Meküküi her gün Obelle’nin çalıştığı tarlaya geldi. İki kardeş akşama kadar beraber çalışıyorlardı. Hava kararmaya başladığında Meküküi tekrar maymun derisini giyip ormanda kayboluyordu. Böylece birkaç gün geçti. Sonunda avcı Obelle’deki değişikliği fark etti. Tekrar gülmeye başlamıştı Obelle ve tarladaki işler her zamankinden daha hnızlı ilerliyordu. Bunların ne anlama geldiğini sordu bir akşam ve Obelle Meküküi’nin işlere yardım ettiğini itiraf etti.

“Peki öyleyse” dedi adam, “yarın ben de seninle gelirim. Meküküi maymun derisini çıkardığında alır onu ateşe atarım ve hep beraber eve döneriz.”

Dediklerini aynen yaptılar. Ertesi gün avcı da Obelle ile tarlaya geldi. Ormana saklanıp Meküküi’yi beklemeye başladı. Biraz sonra geldi Meküküi. Ancak bu kez biraz huzursuz olmuştu, maymun derisini çıkartmak istemedi.
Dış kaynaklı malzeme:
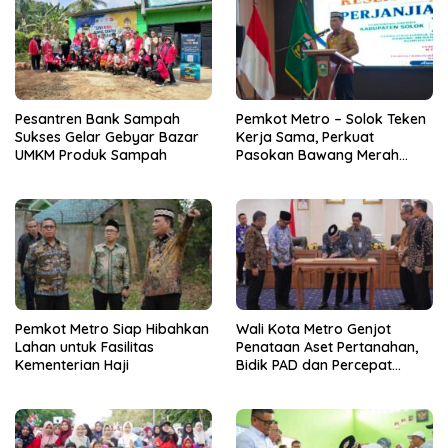
Pesantren Bank Sampah
Pemkot Metro – Solok Teken
Sukses Gelar Gebyar Bazar
Kerja Sama, Perkuat
UMKM Produk Sampah
Pasokan Bawang Merah
untuk Kendalikan Inflasi
Pemkot Metro Siap Hibahkan
Wali Kota Metro Genjot
Lahan untuk Fasilitas
Penataan Aset Pertanahan,
Kementerian Haji
Bidik PAD dan Percepat
Layanan Publik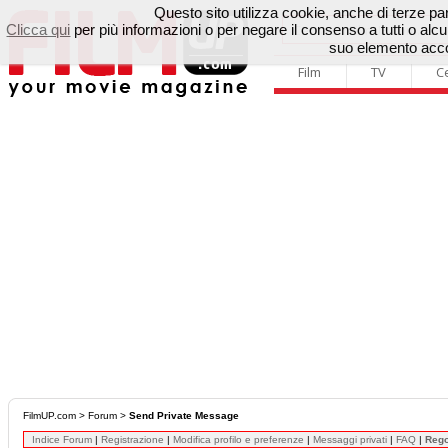
Questo sito utilizza cookie, anche di terze parti
Clicca qui
per più informazioni o per negare il consenso a tutti o a
suo elemento accon
Film
TV
C
FilmUP.com
>
Forum
>
Send Private Message
Indice Forum
|
Registrazione
|
Modifica profilo e preferenze
|
Messaggi privati
|
FAQ
|
Reg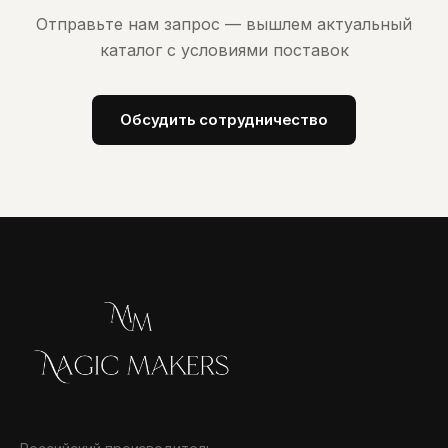
Отправьте нам запрос — вышлем актуальный
каталог с условиями поставок
Обсудить сотрудничество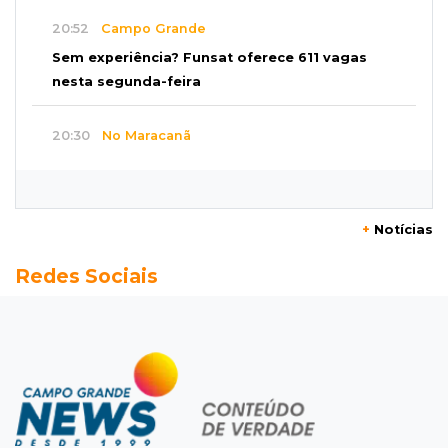
20:52
Campo Grande
Sem experiência? Funsat oferece 611 vagas
nesta segunda-feira
20:30
No Maracanã
Flamengo vence Vitória por 2 a 0 e encurta
distância para o líder
+
Notícias
20:13
Empregos
Redes Sociais
Seleções em MS têm salários de até R$ 8,2 mil;
veja oportunidades
19:50
Jardim Itatiaia
Vigia é amarrado durante roubo de carro e
dois caminhões em pátio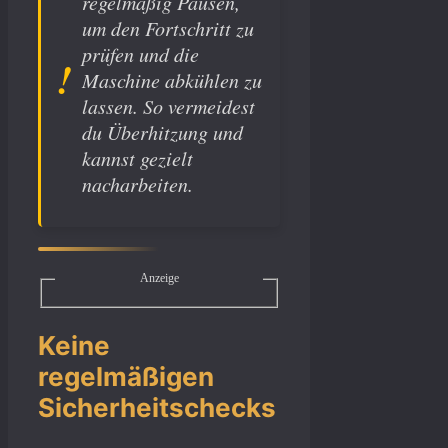
regelmäßig Pausen,
um den Fortschritt zu
prüfen und die
Maschine abkühlen zu
lassen. So vermeidest
du Überhitzung und
kannst gezielt
nacharbeiten.
Anzeige
Keine
regelmäßigen
Sicherheitschecks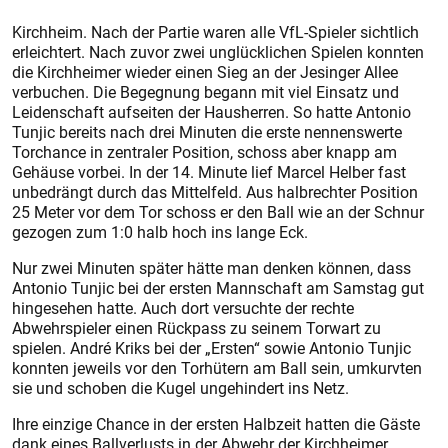
Kirchheim. Nach der Partie waren alle VfL-Spieler sichtlich
erleichtert. Nach zuvor zwei unglücklichen Spielen konnten
die Kirchheimer wieder einen Sieg an der Jesinger Allee
verbuchen. Die Begegnung begann mit viel Einsatz und
Leidenschaft aufseiten der Hausherren. So hatte Antonio
Tunjic bereits nach drei Minuten die erste nennenswerte
Torchance in zentraler Position, schoss aber knapp am
Gehäuse vorbei. In der 14. Minute lief Marcel Helber fast
unbedrängt durch das Mittelfeld. Aus halbrechter Position
25 Meter vor dem Tor schoss er den Ball wie an der Schnur
gezogen zum 1:0 halb hoch ins lange Eck.
Nur zwei Minuten später hätte man denken können, dass
Antonio Tunjic bei der ersten Mannschaft am Samstag gut
hingesehen hatte. Auch dort versuchte der rechte
Abwehrspieler einen Rückpass zu seinem Torwart zu
spielen. André Kriks bei der „Ersten“ sowie Antonio Tunjic
konnten jeweils vor den Torhütern am Ball sein, umkurvten
sie und schoben die Kugel ungehindert ins Netz.
Ihre einzige Chance in der ersten Halbzeit hatten die Gäste
dank eines Ballverlusts in der Abwehr der Kirchheimer.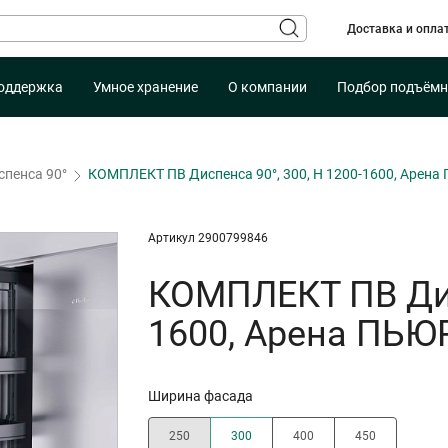
Доставка и опла
оддержка
Умное хранение
О компании
Подбор подъёмн
спенса 90°
КОМПЛЕКТ ПВ Диспенса 90°, 300, H 1200-1600, Арен
Артикул 2900799846
КОМПЛЕКТ ПВ Дисп
1600, Арена ПЬЮ
Ширина фасада
250
300
400
450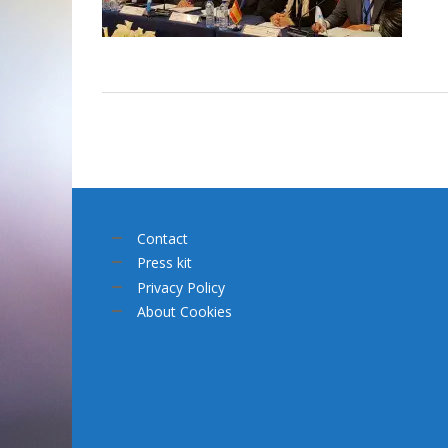
Contact
Press kit
Privacy Policy
About Cookies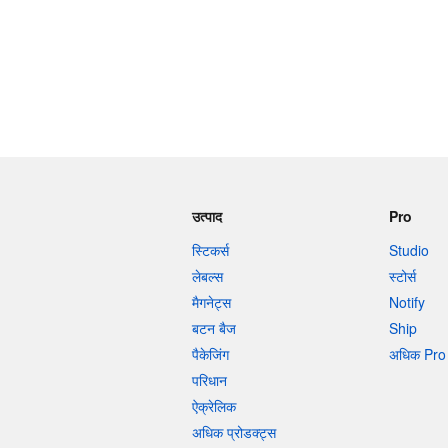
उत्पाद
Pro
स्टिकर्स
Studio
लेबल्स
स्टोर्स
मैगनेट्स
Notify
बटन बैज
Ship
पैकेजिंग
अधिक Pro 
परिधान
ऐक्रेलिक
अधिक प्रोडक्ट्स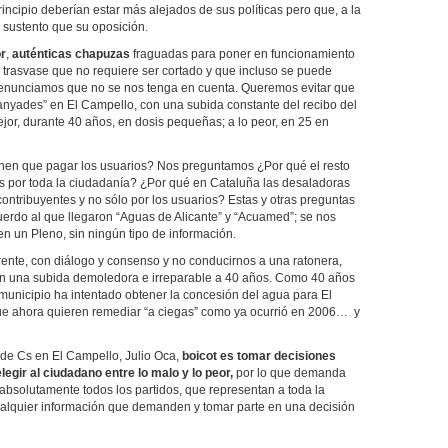
incipio deberían estar más alejados de sus políticas pero que, a la
 sustento que su oposición.
r
,
auténticas chapuzas
fraguadas para poner en funcionamiento
trasvase que no requiere ser cortado y que incluso se puede
denunciamos que no se nos tenga en cuenta. Queremos evitar que
anyades” en El Campello, con una subida constante del recibo del
mejor, durante 40 años, en dosis pequeñas; a lo peor, en 25 en
ienen que pagar los usuarios? Nos preguntamos ¿Por qué el resto
as por toda la ciudadanía? ¿Por qué en Cataluña las desaladoras
ontribuyentes y no sólo por los usuarios? Estas y otras preguntas
uerdo al que llegaron “Aguas de Alicante” y “Acuamed”; se nos
n un Pleno, sin ningún tipo de información.
ente, con diálogo y consenso y no conducirnos a una ratonera,
con una subida demoledora e irreparable a 40 años. Como 40 años
municipio ha intentado obtener la concesión del agua para El
 que ahora quieren remediar “a ciegas” como ya ocurrió en 2006… y
z de Cs en El Campello, Julio Oca,
boicot es tomar decisiones
egir al ciudadano entre lo malo y lo peor,
por lo que demanda
absolutamente todos los partidos, que representan a toda la
alquier información que demanden y tomar parte en una decisión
“Burada başka birisi de varmış gibi bir his var içimde” dedi Obelle’ye.

“Kim olabilir ki” dedi Obelle, “kimse yok.”

“Sana inanmak isterim ablacığım. Ama unutma birisi beni insan halimle görecek olursa birbirimizi bir daha asla göremeyiz. Birbirimizle hiç konuşamayız” dedi Meküküi ve maymun derisini çıkarttı.
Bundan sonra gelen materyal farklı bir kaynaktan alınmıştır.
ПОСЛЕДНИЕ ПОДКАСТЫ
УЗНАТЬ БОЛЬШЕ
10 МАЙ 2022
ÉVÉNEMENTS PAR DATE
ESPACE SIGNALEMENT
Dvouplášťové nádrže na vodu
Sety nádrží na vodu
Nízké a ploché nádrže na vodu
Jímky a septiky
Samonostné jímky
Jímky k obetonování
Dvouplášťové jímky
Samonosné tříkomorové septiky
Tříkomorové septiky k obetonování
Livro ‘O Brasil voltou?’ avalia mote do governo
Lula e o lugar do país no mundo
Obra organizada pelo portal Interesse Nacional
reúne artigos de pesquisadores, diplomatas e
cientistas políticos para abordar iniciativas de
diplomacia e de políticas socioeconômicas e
O anda avcı ortaya çıkıp deriyi ateşe attı ve Meküküi’ye sarıldı, deri yanıp kül oluncaya kadar da bırakmadı onu. Böylece Meküküi maymundan tekrar insana döndü. Kocasının karşısında tüm güzelliğiyle duruyordu, ama artık konuşamıyordu. Avcı tekrar mutsuzlukla yıkıldı. Meküküi’nin tekrar konuşabilmesi için tüm bilge büyücülere akıl danıştı. Ama boşuna, kimse bir çare bulamıyordu. Sonunda yaşlı bir büyücü ona dedi ki: “Karına bir sebze çorbası hazırla. Tencerenin üstüne bir kırkayak as. Karın onu görünce korkup çığlık atar, o zaman sizler de ‘konuşabiliyor, konuşabiliyor’ diye haykırırsınız. Böylece büyü bozulur.”

Adam, büyücüye teşekkür edip hemen işe koyuldu. Tüm akraba ve dostlarını çağırdı, bir tencere sebze çorbası pişirdi ve tencerenin üzerine bir kırkayak astı. Sonunda Meküküi’yi yemeğe çağırdı. İğrenç hayvanı gören Meküküi çığlığı bastı hemen. Ve hepsi beraber “tekrar konuşuyor, Meküküi tekrar konuşuyor” diye sevinçle haykırdı. Böylece Meküküi’nin dili çözüldü. Önceden nasılsa yine öyle mutlu öyle mesut yaşadı kocasıyla. Obelle de evine geri döndü.